* start Excerpt provided *
SearchSavior · 2025-08-21T11:34:19Z

Hey @ravi9 ,

Thanks for the detailed answer. It's nice to see more serious work bringing OpenVINO to the rest of the ecosystem.

Bionic-Squash · 2025-08-24T15:31:13Z

I can't wait for openVINO support to get upstreamed

slaren · 2025-10-11T14:57:05Z

Is there any way to build this on Ubuntu 25.04? OpenVINO doesn't seem to support this version of Ubuntu. I tried anyway, installing the dependencies manually, but the build fails due to a missing header tbb/blocked_range.h. The file exists, but the include directory does not seem to be setup correctly.
* end Excerpt provided *
* start Data records *
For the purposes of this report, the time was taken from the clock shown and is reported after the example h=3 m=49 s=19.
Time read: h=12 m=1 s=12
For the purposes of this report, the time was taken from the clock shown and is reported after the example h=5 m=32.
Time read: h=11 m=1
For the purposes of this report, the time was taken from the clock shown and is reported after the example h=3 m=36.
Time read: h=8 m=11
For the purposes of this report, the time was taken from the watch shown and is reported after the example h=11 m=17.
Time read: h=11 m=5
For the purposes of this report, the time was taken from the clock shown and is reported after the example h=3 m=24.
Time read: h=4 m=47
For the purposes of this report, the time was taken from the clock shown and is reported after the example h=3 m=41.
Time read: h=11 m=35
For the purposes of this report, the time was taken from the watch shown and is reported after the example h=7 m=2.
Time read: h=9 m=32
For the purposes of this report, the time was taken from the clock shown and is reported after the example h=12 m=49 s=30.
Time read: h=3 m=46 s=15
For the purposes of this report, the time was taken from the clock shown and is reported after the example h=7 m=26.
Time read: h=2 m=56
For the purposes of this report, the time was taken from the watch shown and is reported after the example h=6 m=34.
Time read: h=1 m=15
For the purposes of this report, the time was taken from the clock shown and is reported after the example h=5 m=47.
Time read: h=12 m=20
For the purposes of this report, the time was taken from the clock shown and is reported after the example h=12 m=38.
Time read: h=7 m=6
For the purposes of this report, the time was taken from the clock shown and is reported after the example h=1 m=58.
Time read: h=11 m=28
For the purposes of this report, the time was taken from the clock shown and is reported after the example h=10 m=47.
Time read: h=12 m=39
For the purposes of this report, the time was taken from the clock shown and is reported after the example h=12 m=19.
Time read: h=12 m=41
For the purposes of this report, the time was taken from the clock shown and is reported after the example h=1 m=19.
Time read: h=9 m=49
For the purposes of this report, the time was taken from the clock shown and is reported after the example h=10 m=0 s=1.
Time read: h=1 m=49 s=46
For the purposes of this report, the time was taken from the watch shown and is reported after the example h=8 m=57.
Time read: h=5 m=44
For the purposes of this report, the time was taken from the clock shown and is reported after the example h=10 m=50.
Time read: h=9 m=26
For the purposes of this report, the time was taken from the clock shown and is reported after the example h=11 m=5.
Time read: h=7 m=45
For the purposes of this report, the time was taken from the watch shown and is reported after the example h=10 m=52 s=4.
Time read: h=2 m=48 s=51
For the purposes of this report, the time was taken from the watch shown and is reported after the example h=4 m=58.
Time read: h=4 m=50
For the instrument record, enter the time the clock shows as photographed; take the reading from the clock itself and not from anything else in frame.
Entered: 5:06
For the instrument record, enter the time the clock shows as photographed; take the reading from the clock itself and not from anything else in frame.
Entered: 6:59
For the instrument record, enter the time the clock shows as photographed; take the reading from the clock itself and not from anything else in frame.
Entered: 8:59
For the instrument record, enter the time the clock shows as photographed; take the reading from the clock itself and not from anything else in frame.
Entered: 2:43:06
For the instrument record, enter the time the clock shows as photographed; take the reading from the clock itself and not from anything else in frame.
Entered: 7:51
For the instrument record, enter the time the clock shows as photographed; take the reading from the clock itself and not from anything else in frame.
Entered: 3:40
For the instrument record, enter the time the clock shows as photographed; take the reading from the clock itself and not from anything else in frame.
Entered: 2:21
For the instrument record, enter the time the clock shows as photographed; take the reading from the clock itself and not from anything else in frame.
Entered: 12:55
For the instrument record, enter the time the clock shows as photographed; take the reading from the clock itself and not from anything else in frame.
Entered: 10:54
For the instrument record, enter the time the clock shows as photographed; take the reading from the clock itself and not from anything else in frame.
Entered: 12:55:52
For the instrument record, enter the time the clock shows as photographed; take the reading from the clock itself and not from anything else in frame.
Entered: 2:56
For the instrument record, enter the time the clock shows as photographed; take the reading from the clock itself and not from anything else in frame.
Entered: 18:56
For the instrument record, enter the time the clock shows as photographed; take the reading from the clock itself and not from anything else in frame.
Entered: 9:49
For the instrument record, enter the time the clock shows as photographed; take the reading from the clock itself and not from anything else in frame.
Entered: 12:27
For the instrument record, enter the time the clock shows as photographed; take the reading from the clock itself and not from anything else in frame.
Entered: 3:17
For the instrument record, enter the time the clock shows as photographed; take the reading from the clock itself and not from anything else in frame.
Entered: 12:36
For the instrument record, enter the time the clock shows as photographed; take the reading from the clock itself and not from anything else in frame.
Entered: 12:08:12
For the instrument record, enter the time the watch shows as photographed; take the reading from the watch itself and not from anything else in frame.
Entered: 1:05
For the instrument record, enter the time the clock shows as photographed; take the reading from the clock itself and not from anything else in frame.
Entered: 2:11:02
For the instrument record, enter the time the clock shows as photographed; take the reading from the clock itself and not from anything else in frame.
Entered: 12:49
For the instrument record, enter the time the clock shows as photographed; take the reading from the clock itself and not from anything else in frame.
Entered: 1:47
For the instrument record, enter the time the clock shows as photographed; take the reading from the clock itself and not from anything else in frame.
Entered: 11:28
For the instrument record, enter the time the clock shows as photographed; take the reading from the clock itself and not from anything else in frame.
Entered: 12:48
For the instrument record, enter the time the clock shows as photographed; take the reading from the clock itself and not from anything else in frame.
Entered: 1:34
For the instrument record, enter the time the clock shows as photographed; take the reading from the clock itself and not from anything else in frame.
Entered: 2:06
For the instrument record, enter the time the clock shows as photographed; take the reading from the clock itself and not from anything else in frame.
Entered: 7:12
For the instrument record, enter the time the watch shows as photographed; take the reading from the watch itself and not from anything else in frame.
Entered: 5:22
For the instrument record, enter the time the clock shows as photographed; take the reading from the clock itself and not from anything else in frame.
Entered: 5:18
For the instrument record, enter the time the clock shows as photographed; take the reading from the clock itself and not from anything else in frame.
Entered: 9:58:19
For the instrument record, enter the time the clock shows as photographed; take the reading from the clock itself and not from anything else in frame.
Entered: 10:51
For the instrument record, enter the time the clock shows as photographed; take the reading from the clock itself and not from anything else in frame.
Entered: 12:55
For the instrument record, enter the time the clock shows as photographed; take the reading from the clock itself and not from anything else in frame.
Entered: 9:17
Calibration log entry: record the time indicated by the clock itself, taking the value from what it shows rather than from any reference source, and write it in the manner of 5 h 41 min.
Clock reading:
* end Data records *
• **Your goal**
According to the OpenVINO forum thread, which missing header causes the build on Ubuntu 25.04 to fail?

• **Final result**
tbb/blocked_range.h